Se purformalmente anch’esse provvisorie, i motivi ivi scrutinati sono stati ritenuti – con perspicue, ancorché sintetiche motivazioni – tutti inammissibili o infondati, incluse le asserite (e parimenti disattese) violazioni di principi costituzionali. E se risulteranno confermati il ministro Valditara non dovrebbe avere più ostacoli – almeno non nell’immediato – a dar seguito al suo proposito di assumere subito i primi 519 soggetti presenti nella graduatoria del concorso riservato su posti al momento affidati a reggenti.

Assumerebbero servizio con decorrenza giuridica dal 1° settembre 2024 ed economica dall’effettiva presa del medesimo, non essendoci nessuna norma – quantomeno, nessuna norma espressa – che imponga la loro coincidenza e che comporterebbe il mantenimento delle reggenze fino al 31 agosto 2025, con sicuro pregiudizio della funzionalità delle istituzioni scolastiche e delle aspirazioni soggettive.

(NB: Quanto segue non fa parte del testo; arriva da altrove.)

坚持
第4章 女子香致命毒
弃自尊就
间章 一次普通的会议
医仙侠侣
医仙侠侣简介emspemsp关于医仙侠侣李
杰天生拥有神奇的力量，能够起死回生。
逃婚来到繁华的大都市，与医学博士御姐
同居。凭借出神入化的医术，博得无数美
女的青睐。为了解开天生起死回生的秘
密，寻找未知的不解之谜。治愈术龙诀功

Beninteso, le nostre sono soltanto previsioni. Smentibili, come le precedenti.

NOTE

(1) Sotto pena d’inammissibilità del ricorso, la prova di resistenza nel contenzioso davanti il giudice amministrativo, per conforme giurisprudenza (da ultimo richiamata dal TAR Lazio, sez. III, sentenza n. 249 dell’8 gennaio 2021) costituisce un onere del ricorrente, di dimostrare – o almeno fornendo un principio di prova – la possibilità di ottenere un risultato utile nell’accoglimento dei motivi di ricorso: nel caso di specie dimostrare un interesse personale, attuale e concreto nella ri-formulazione corretta della graduatoria concorsuale, se da ciò deriva un proprio apprezzabile risultato concreto.

 (2) Il Consiglio di Stato, con la sentenza n. 1614 del 27 marzo 2015, si è pronunciato sulla legittimità della graduatoria selettiva pubblica per il conferimento di 14 posti di curatore archeologico in esito a un concorso ordinario per esami e titoli indetto da Roma Capitale; consistente in prove scritte, la cui media si aggiunge al punteggio della prova orale e al punteggio dei titoli, il quale ultimo – secondo la generale disciplina dei concorsi pubblici ex articolo 8 del D.P.R. n. 487/1994 – non può essere superiore a 1/3 del complessivo punteggio nella graduatoria finale: di guisa che, “non attribuendosi prevalenza determinante né ai titoli né alle singole prove d’esame  ….. si concilia(no) le esigenze e le aspirazioni dei candidati più giovani rispetto a quelli che, in anni di lavoro, hanno accumulato consistenti titoli di servizio”. Diversamente – continua la sentenza – un concorso pubblico ordinario per titoli ed esami si trasformerebbe, nella sostanza, o in un concorso per soli titoli o in un concorso per soli esami.

(3) L’articolo 3, comma 1 della legge 241/1990 impone che ogni provvedimento amministrativo, compresi quelli concernenti l’organizzazione amministrativa, lo svolgimento dei pubblici concorsi ed il personale, deve essere motivato. E che la motivazione “deve indicare i presupposti di fatto e le ragioni giuridiche che hanno determinato la decisione dell’Amministrazione, in relazione alle risultanze dell’istruttoria”. Che invece nel decreto dipartimentale n. 2187/2024 sono completamente omessi.